It seems you still do need a proper reason to not drink. It can’t be something you’ve just chosen not to do, or something you did do and got tired of. Some personal calamity must have befallen you to make you decide that a bottle of warm Corona that’s been sat out on a convention centre side for hours just isn’t worth it.

I’ve spent countless events worrying that my dedication to Diet Coke is having a negative affect on my career; that I’m seen as harbouring a secret addiction, or hiding an early and corporately inconvenient pregnancy, or worst of all, just not joining in with the team bonding. It’s a worry that’s never totally gone away, because it seems some people still believe that if you don’t drink there must be something terribly wrong with you.

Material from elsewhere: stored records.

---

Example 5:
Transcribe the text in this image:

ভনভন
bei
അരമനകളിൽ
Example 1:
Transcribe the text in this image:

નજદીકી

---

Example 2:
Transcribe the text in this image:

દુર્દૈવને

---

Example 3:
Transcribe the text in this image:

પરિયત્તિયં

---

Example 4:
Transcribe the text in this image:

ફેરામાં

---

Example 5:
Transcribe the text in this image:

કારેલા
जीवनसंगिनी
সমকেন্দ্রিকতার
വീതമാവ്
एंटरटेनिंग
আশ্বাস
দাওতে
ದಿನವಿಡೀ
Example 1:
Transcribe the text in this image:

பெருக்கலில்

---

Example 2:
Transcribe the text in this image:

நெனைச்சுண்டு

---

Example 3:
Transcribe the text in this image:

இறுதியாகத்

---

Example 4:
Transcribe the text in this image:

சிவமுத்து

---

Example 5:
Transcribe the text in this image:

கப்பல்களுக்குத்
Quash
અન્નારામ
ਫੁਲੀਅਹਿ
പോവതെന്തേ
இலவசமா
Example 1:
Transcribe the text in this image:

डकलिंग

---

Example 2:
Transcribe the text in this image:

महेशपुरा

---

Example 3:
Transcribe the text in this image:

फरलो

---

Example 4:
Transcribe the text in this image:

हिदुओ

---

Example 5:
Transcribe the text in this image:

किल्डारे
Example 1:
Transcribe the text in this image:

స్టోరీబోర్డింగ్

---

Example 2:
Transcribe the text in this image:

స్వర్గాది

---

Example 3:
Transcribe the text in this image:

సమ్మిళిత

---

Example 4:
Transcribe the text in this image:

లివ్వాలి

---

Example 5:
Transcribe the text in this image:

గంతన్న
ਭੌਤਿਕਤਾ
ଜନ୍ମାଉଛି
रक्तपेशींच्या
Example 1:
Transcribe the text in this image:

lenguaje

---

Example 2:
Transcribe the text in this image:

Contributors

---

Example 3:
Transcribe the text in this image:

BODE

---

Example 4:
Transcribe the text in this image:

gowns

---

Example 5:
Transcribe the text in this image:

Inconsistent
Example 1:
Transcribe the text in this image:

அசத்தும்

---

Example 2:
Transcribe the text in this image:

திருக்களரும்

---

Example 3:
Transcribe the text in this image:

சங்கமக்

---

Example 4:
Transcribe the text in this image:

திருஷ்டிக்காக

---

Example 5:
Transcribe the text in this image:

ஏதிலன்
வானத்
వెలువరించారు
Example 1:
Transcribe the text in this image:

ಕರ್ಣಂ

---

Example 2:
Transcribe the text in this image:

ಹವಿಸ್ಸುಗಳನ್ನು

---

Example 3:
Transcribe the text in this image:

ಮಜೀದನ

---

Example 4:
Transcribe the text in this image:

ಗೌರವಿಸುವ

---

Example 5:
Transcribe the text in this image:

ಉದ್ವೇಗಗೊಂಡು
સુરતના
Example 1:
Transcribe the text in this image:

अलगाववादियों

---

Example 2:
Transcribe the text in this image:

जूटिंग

Then there are those who believe themselves to be teetotalers but have a funny definition of the word. At those dreaded corporate events I was often joined by a colleague who proclaimed to me that she too didn’t drink. Except, it seemed, when it came to white wine spritzers. Apparently she’d discovered a secret I’d never known; lemonade cancels out alcohol, so spritzers “aren’t really drinks” and “barely count”.

After the third event I gave up trying to explain to her that no, I really didn’t want a spritzer, and just stood there holding one and gradually tipping it out into a pot plant. It seemed the easiest thing to do.

So yes, it may be that there are more of my kind out there, joining me in a life of eating rare steak and soft cheese just to prove that no, they really, honestly aren’t pregnant. But to everyone else, we’re still social aliens.